Stored data entries
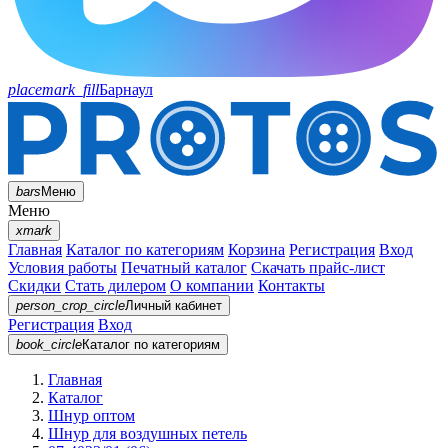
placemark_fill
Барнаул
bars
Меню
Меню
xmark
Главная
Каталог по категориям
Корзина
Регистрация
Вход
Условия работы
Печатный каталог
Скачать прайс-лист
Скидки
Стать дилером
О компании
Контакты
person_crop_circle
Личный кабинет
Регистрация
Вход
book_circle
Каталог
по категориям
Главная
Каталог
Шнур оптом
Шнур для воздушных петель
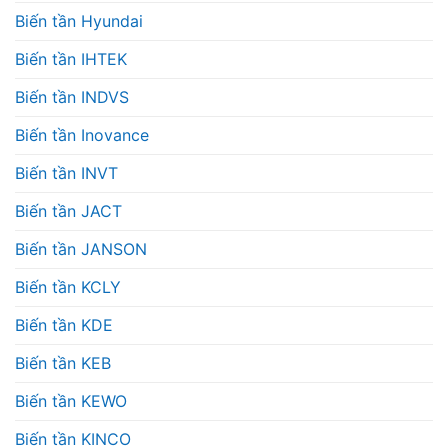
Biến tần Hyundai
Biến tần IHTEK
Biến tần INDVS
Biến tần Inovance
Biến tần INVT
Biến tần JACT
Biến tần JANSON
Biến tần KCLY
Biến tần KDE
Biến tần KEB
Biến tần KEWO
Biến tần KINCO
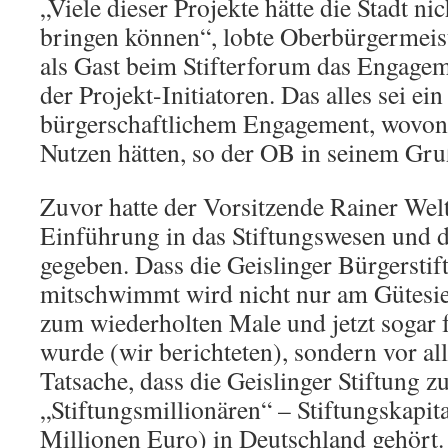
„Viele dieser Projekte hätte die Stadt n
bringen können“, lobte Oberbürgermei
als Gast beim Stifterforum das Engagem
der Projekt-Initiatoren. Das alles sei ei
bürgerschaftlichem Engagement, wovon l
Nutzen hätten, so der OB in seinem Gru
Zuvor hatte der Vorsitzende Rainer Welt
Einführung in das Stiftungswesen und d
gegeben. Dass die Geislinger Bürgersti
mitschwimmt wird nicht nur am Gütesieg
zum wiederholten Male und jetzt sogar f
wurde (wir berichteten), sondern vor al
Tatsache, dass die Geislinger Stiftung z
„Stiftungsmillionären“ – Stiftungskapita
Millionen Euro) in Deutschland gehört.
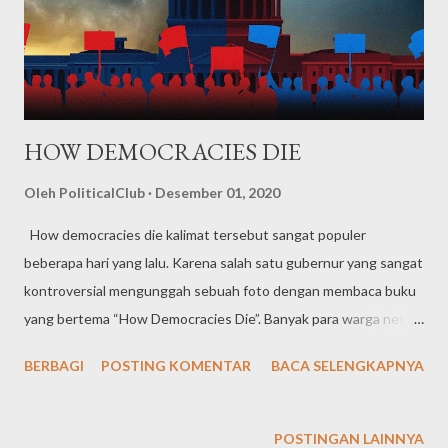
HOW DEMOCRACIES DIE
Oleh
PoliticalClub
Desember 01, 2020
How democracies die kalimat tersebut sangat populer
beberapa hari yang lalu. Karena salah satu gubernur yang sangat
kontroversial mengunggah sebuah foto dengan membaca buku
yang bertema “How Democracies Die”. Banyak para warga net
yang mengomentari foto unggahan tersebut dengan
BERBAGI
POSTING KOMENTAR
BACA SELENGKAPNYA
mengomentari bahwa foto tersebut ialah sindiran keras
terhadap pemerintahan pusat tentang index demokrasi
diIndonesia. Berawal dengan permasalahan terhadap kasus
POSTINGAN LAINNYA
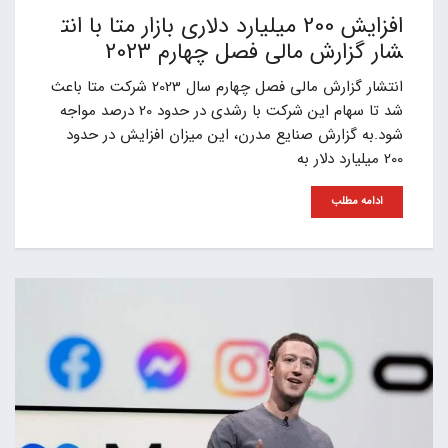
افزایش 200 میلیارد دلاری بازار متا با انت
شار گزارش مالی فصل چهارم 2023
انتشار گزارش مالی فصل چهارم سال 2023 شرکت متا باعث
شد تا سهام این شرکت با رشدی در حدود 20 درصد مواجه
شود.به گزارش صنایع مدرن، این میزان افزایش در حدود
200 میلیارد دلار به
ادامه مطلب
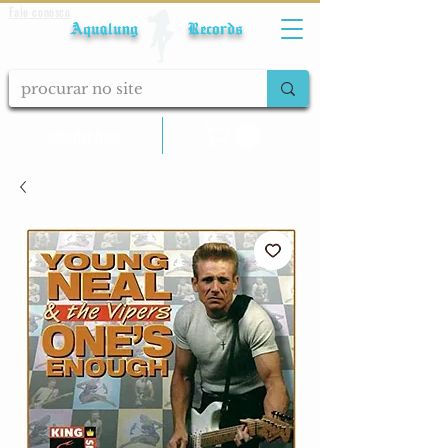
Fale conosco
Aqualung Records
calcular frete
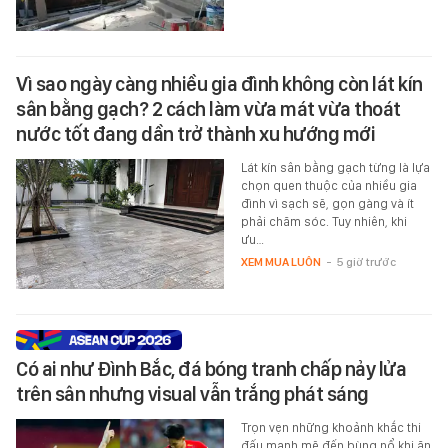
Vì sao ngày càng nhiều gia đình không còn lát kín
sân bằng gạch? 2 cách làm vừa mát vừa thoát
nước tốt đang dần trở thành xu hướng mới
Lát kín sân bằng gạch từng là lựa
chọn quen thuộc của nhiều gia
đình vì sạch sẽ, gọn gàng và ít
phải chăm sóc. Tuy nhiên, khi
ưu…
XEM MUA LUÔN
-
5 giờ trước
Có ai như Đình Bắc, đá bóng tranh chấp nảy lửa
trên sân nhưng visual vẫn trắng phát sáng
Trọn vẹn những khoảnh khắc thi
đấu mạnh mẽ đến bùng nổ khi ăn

**Your assignment:**
Provide an exact copy of only the lines from the beginning of the entries through the line containing "para warga net", both ends included, with no pictures.

**Your response:**
placemark_fill
Барнаул
bars
Меню
Меню
xmark
Главная
Каталог по категориям
Корзина
Регистрация
Вход
Условия работы
Печатный каталог
Скачать прайс-лист
Скидки
Стать дилером
О компании
Контакты
person_crop_circle
Личный кабинет
Регистрация
Вход
book_circle
Каталог
по категориям
Главная
Каталог
Шнур оптом
Шнур для воздушных петель
Biến tần Hyundai
Biến tần IHTEK
Biến tần INDVS
Biến tần Inovance
Biến tần INVT
Biến tần JACT
Biến tần JANSON
Biến tần KCLY
Biến tần KDE
Biến tần KEB
Biến tần KEWO
Biến tần KINCO
„Viele dieser Projekte hätte die Stadt n
bringen können“, lobte Oberbürgermei
als Gast beim Stifterforum das Engagem
der Projekt-Initiatoren. Das alles sei ei
bürgerschaftlichem Engagement, wovon l
Nutzen hätten, so der OB in seinem Gru
Zuvor hatte der Vorsitzende Rainer Welt
Einführung in das Stiftungswesen und d
gegeben. Dass die Geislinger Bürgersti
mitschwimmt wird nicht nur am Gütesieg
zum wiederholten Male und jetzt sogar f
wurde (wir berichteten), sondern vor al
Tatsache, dass die Geislinger Stiftung z
„Stiftungsmillionären“ – Stiftungskapita
Millionen Euro) in Deutschland gehört.
HOW DEMOCRACIES DIE
Oleh
PoliticalClub
Desember 01, 2020
How democracies die kalimat tersebut sangat populer
beberapa hari yang lalu. Karena salah satu gubernur yang sangat
kontroversial mengunggah sebuah foto dengan membaca buku
yang bertema “How Democracies Die”. Banyak para warga net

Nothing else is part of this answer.